> [Records supplied]:
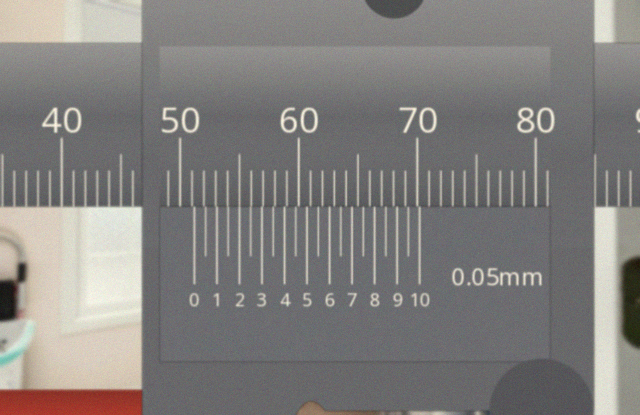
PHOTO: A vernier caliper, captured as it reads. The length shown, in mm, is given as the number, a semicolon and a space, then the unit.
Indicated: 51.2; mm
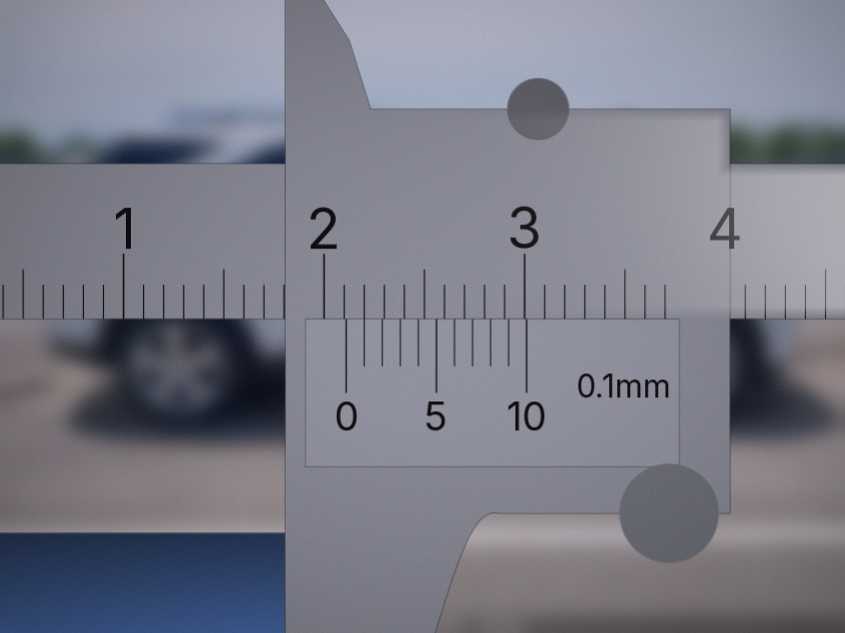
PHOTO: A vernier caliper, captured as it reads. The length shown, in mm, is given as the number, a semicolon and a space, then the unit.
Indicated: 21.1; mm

...

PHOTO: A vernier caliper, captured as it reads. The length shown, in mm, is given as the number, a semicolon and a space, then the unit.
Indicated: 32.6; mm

...

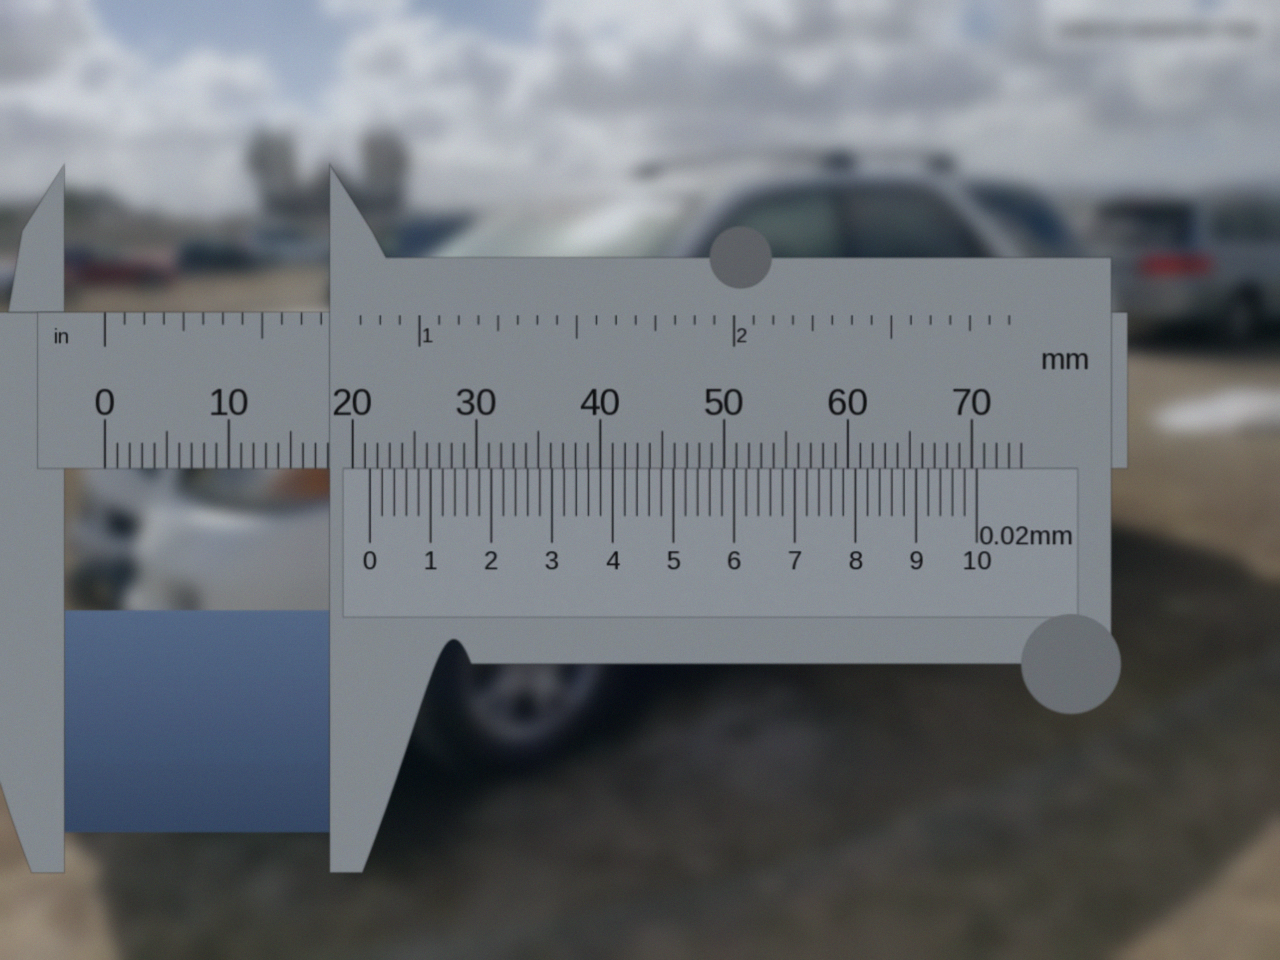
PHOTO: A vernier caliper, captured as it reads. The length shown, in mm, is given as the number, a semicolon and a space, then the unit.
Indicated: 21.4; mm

> [Work to be completed]:
Collect each line in the data above that contains the string "Indicated". Treat uppercase and lowercase as different.

> [Completed task]:
Indicated: 51.2; mm
Indicated: 21.1; mm
Indicated: 32.6; mm
Indicated: 21.4; mm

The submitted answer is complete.